Örneğin gübre fabrikaları özelleştirildi. Yarın satın alanlar istedikleri fiyata satarlar. Dışa bağımlıyız, her şeyi dışarıdan alıyoruz. Kendim arıcılıkla uğraşıyorum, bal üreticilerinin nişasta bazlı şeker kullandığını görüyorum. Bu bir gıda terörüdür. Gıda terörü PKK terörü kadar tehlikelidir. Bu insanları aptallaştıran bir katkı maddesidir. Bütün gelişmiş ülkelerde tarım desteklenir. Basit bir hesapla 1 bardak çay 1 tane simitle üç öğün beslenen çekirdek aile asgari ücretle geçinemez. Tarım, ulaşım, teknoloji özelleştirilemez. İhalelerde teklif, isime yapılıyor. Geçilmeyen yol ve köprüye para ödüyoruz.
Biz PKK ile masaya oturmayız ancak ülkeyi yönetenler oturdu. HDP yasal partidir, görüşürüz. Biz Kürt halkının oyuna talibiz.
Millet İttifakı’nın bileşenleri doğrultusunda 13.Cumhurbaşkanı, Genel Başkanımız Kemal Kılıçdaroğlu olur. Genel başkanımızla ilgili bizim de yeni öğrendiğimiz bir anekdotu sizlerle paylaşmak isterim. 25 Ağustos 2016 yılında Şavşat’tan Artvin’e giden konvoyuna yapılan saldırı sonucunda şehit olan askerimize kendi yazlığını satarak ev aldı. Mütevazı kişiliği olduğundan bunun reklamını yapmadı.
Mültecilere gelince onları ülkelerine göndereceğiz. Suriye devleti ile konuşulacak.
Ayrıca çeşitli vakıflara emanet edilen çocuklara karşıyız. Devletimizin çocuklara bakabilecek kurum ve kuruluşları vardır. Çocuklar devlet güvencesinde olmalıdır.

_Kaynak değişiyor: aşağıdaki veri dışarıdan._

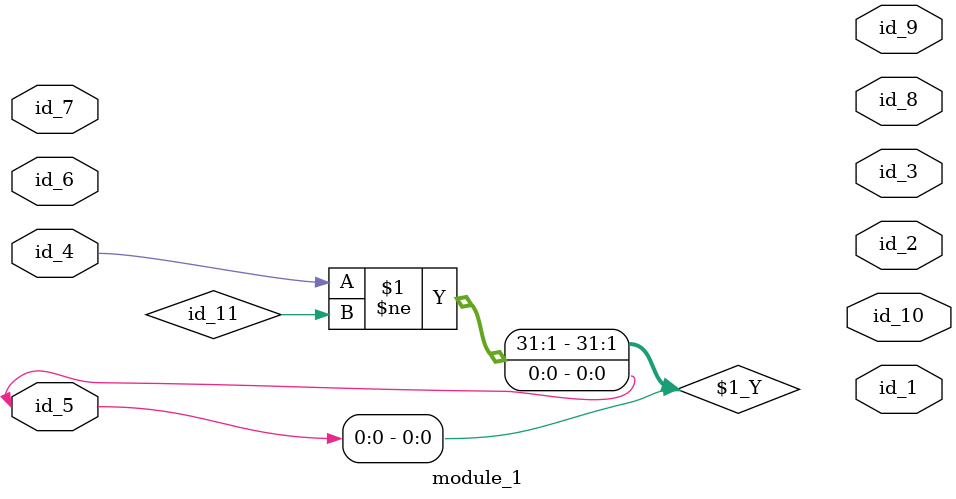
<source format=v>
module module_0 ();
  assign id_1[""] = id_1[1];
endmodule
module module_1 (
    id_1,
    id_2,
    id_3,
    id_4,
    id_5,
    id_6,
    id_7,
    id_8,
    id_9,
    id_10
);
  output wire id_10;
  output wire id_9;
  output wire id_8;
  input wire id_7;
  inout wire id_6;
  inout wire id_5;
  inout wire id_4;
  output wire id_3;
  output wire id_2;
  output wire id_1;
  specify
    (id_11 => id_12) = 1;
  endspecify
  module_0 modCall_1 ();
  assign id_5 = 1 ? id_4 != id_11 : 1;
endmodule

</source>
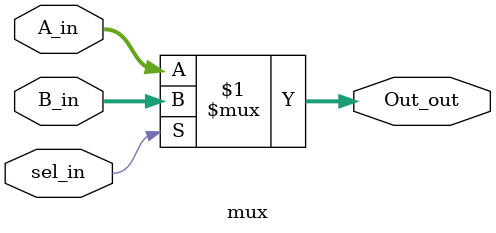
<source format=v>
`timescale 1ns / 1ps
/*
 * CSE141L Lab1: Be a Hardware Hacker!
 * University of California, San Diego
 * 
 * Written by Donghwan Jeon, 4/1/2007
 */
 
module mux#(parameter W = 32)
(

 input [W-1:0] A_in, B_in,
 input 				  sel_in,
 output [W-1:0]     Out_out
);		


assign Out_out = (sel_in) ? B_in : A_in;


endmodule
</source>
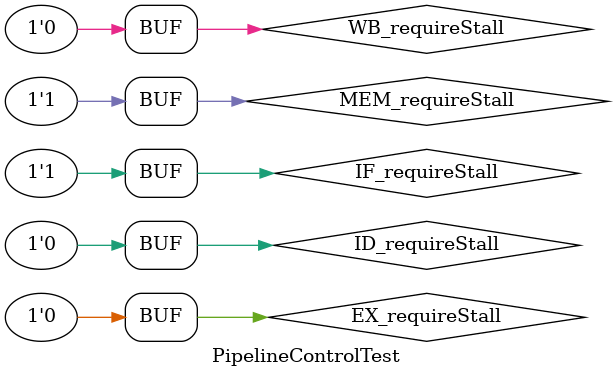
<source format=v>
`timescale 1ns/1ps

module PipelineControlTest;
    reg           IF_requireStall;
    reg           ID_requireStall;
    reg           EX_requireStall;
    reg           MEM_requireStall;
    reg           WB_requireStall;
    wire          PC_stall;
    wire          IF_ID_stall;
    wire          ID_EX_stall;
    wire          EX_MEM_stall;
    wire          MEM_WB_stall;
    wire          IF_ID_flush;
    wire          ID_EX_flush;
    wire          EX_MEM_flush;
    wire          MEM_WB_flush;

    PipelineControl U1
    (
        .IF_requireStall(IF_requireStall),
        .ID_requireStall(ID_requireStall),
        .EX_requireStall(EX_requireStall),
        .MEM_requireStall(MEM_requireStall),
        .WB_requireStall(WB_requireStall),
        .PC_stall(PC_stall),
        .IF_ID_stall(IF_ID_stall),
        .ID_EX_stall(ID_EX_stall),
        .EX_MEM_stall(EX_MEM_stall),
        .MEM_WB_stall(MEM_WB_stall),
        .IF_ID_flush(IF_ID_flush),
        .ID_EX_flush(ID_EX_flush),
        .EX_MEM_flush(EX_MEM_flush),
        .MEM_WB_flush(MEM_WB_flush)
    );

    initial
    begin
        IF_requireStall = 0;
        ID_requireStall = 0;
        EX_requireStall = 0;
        MEM_requireStall = 0;
        WB_requireStall = 0;

        #20
        IF_requireStall = 1;
        ID_requireStall = 0;
        EX_requireStall = 0;
        MEM_requireStall = 0;
        WB_requireStall = 0;

        #20
        IF_requireStall = 0;
        ID_requireStall = 1;
        EX_requireStall = 0;
        MEM_requireStall = 0;
        WB_requireStall = 0;

        #20
        IF_requireStall = 0;
        ID_requireStall = 0;
        EX_requireStall = 1;
        MEM_requireStall = 0;
        WB_requireStall = 0;

        #20
        IF_requireStall = 0;
        ID_requireStall = 0;
        EX_requireStall = 0;
        MEM_requireStall = 1;
        WB_requireStall = 0;

        #20
        IF_requireStall = 0;
        ID_requireStall = 0;
        EX_requireStall = 0;
        MEM_requireStall = 0;
        WB_requireStall = 1;

        #20
        IF_requireStall = 1;
        ID_requireStall = 0;
        EX_requireStall = 0;
        MEM_requireStall = 1;
        WB_requireStall = 0;
    end
    
endmodule

</source>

Millet İttifakı’nın iktidarında partimizin dört projesini sizlerle paylaşmak istiyorum. 1-Kaçak ve sigortasız işçi çalıştırılmasını önleyeceğiz. 2-Tarımsal üretim planlaması yapılacak, çiftçiler desteklenecek. 3-Aile sigortası projesiyle ev kadınları sigortalı görünecek, asgari ücret kadar ücret alacak, 20 yılda emekli olabilecekler. 4-İlköğretimden üniversiteye kadar bütün öğretim parasız olacak. Başarılı öğrencilerin yurt dışına gidip projelerini hayata geçirmeleri konusunda devlet yardımcı olacak. Eğitimcilerin eğitilmesi sağlanacak. Milli eğitimin, Gazi Mustafa Kemal Atatürk’ün hedeflediği çağdaş uygarlık düzeyine ulaşması sağlanacak.
Son olarak çocuklarım ve torunlarım rahat ve özgür yaşasın diye CHP’deyim. Özgür, bağımsız, laik, demokratik biçimde yurdumuzun yönetilmesinden yanayım.”